Aristotle holds that
each genre of the Greek poetry has a degree of the formalist structure and
order of elements inherent in them. He further
asserts that the processes of natural and social sciences reflect or reveal
the poetic form. Aristotle’s theory
would declare that the tragedies as dramatic form reflect our actual
existence, our human condition. Ergo, in
life as in the plays staged, what we do—our action in life as our plot and—at
the level of Greek tragedy—as mythos is
the central element in the script that we live—day-to-day, which we write in our
minds and/or improvise for the play we live. Plot is the sum of our generic action toward what Aristotle calls
our super-objective, our essence of purpose. Aristotle explains the qualities of plot in concise terms with well-developed
detail of each:
·
Plot is
the action that leads up to the main event in the play, as in our lives;
·
Plot, as Aristotle sees it, must have
and reveal an Agon: an argument: a conflict: internal or external—as in the
plot of Orestes;
·
Plot is unified, a whole that has an
epilog then, a logical start in the Parados: the parade of chorus as Melos:
music and the spectacle that sets the stage; then, plot reveals its body (and
you may choose to spell the word BODY here as B-A-W-D-Y) the body of development
and ends in some type of resolve or repose, if you will.
·
Plot
has logical cause and effect relationships of action and reaction; the causes
as the prolog” or pregnancy into the parade that gives birth to the plot à into the body of rising
action crisis: as Aristotle’s lusis, which is the unraveling of
the torrent tempest of rising, which then burgeons into the climactic apex of
action: the Desis of the plot in Aristotelian terms, and à the resolution or reflective afterglow: the dénouement
in modern French terms—the French, they like to sip Merlot, reflect and glow—not
me, I like yoga and meditation.
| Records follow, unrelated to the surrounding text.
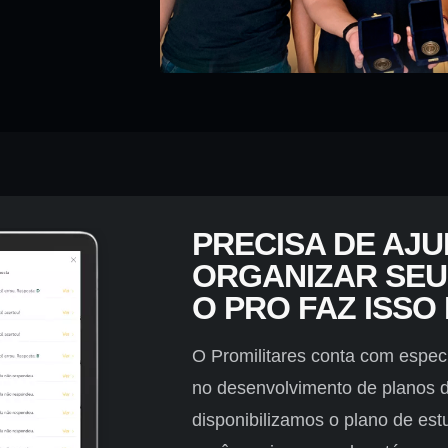
PRECISA DE AJ
ORGANIZAR SEU
O PRO FAZ ISSO
O Promilitares conta com especi
no desenvolvimento de planos d
disponibilizamos o plano de es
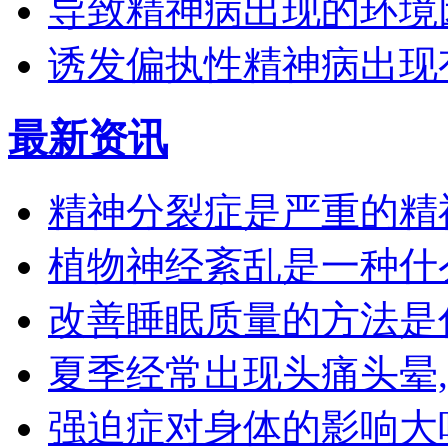
导致精神病出现的环境
诱发偏执性精神病出现
最新资讯
精神分裂症是严重的精
植物神经紊乱是一种什
改善睡眠质量的方法是
夏季经常出现头痛头晕
强迫症对身体的影响大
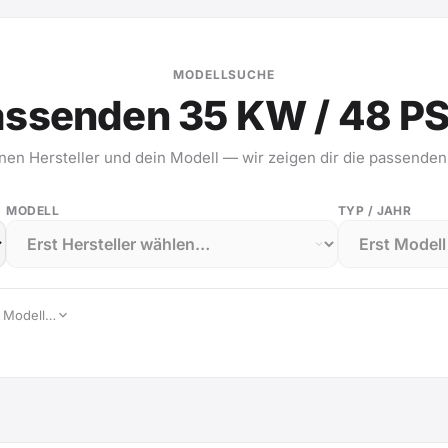
MODELLSUCHE
assenden 35 KW / 48 PS
nen Hersteller und dein Modell — wir zeigen dir die passenden
MODELL
TYP / JAHR
, Modell…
Aristotle, he identifies various types of causes
and effects that form the procession of a particular plot. The types of causes
with their corresponding results are one of the main aspects of focus in his emphasis
on plot; and finally …
·
Plot
has a dynamics at play in it: a seed of a potential action that lies waiting within
the kinetic action unfolding: the Gr.
Dynamis:
in what Aristotle calls the Peripeteia: the dramatic reversal of circumstances, the
turning point, the turning back of the tide of an angry mob of passion, which
oft occurs during the rising lusis of action or at the pivotal climax, the desis,
the apogee of intensity, passion,
thought and action. Here, in his
examination of the Greek poetic form, Aristotle uses intellect to take what
once belonged to the Deus ex machina: and give it back to its rightful owner. He give the miracles of understanding,
memory and learning back the human heart, the heart that knows the ethical
path, knows the path of poetic justice. It
is the heart that can turn “on a dime” to right all wrongs, save the day
and do it so that everyone wins. The character that is the ethos of Aristotle’s
Poetics is the character as a model for the Greek actor in Greek society. And, you are imitating virtue and becoming a model of virtue for all to see and enjoy.